Injury may have thrown a spanner in the works, but Jolliffe did everything in her power to bounce back despite missing pre-season. She certainly reaped the reward, earning a call-up to the Eastern Allies for the 2019 AFL Women’s Championships.
“It was very hard because obviously all the others did pre-season and to get back into it behind a bit, but that’s then just more work you have to do behind the scenes,” she said. “After the first two games it was a lot better, like game fitness, you probably can’t really train for game fitness. So the first game I struggled a little bit and then after that it was good to be back.”
“It is an awesome opportunity.

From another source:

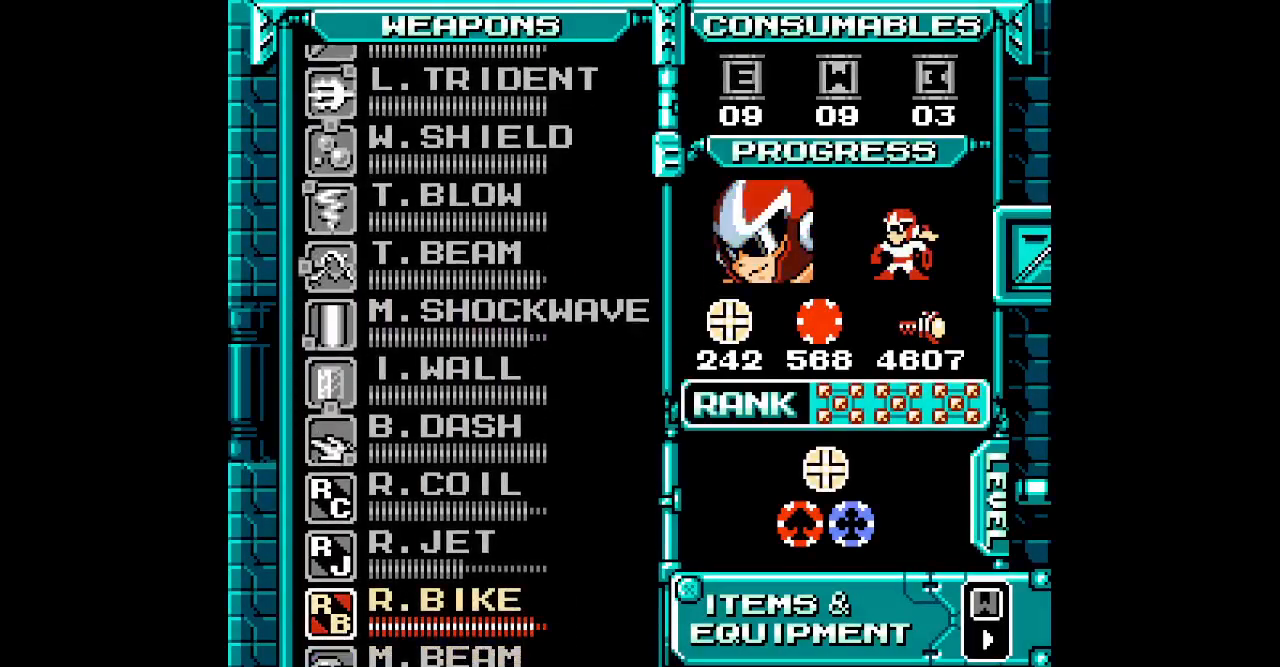
{"buttons": [], "events": [[150, "DPAD_UP", "down"], [200, "DPAD_UP", "up"], [350, "DPAD_UP", "down"], [467, "DPAD_UP", "up"]]}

I never thought I would actually get to play this carnival again after the injury but yeah, just overwhelmed with (getting) picked back into it.”
The New South Wales native from Balranald played NAB League in her junior years with Bendigo Pioneers but nominated NSW/ACT in the women’s national draft.
“(It was) a lot of travelling for me,” Jolliffe said. When I played for Bendigo that was three hours away from home and if you played in Melbourne that’s another four and a half, so always travelling, training and everything, it’s always a long distance.”
Like many, Jolliffe hopes to make it to the big stage of AFL Women’s, citing Erin Phillips as one of her influences.
“I’ve always loved Joel Selwood or Gary Ablett,” she said. But for the women, Erin Phillips. I just think I would love to be like her. “Yeah, try and make the AFL Women’s, that’d be a dream come true.”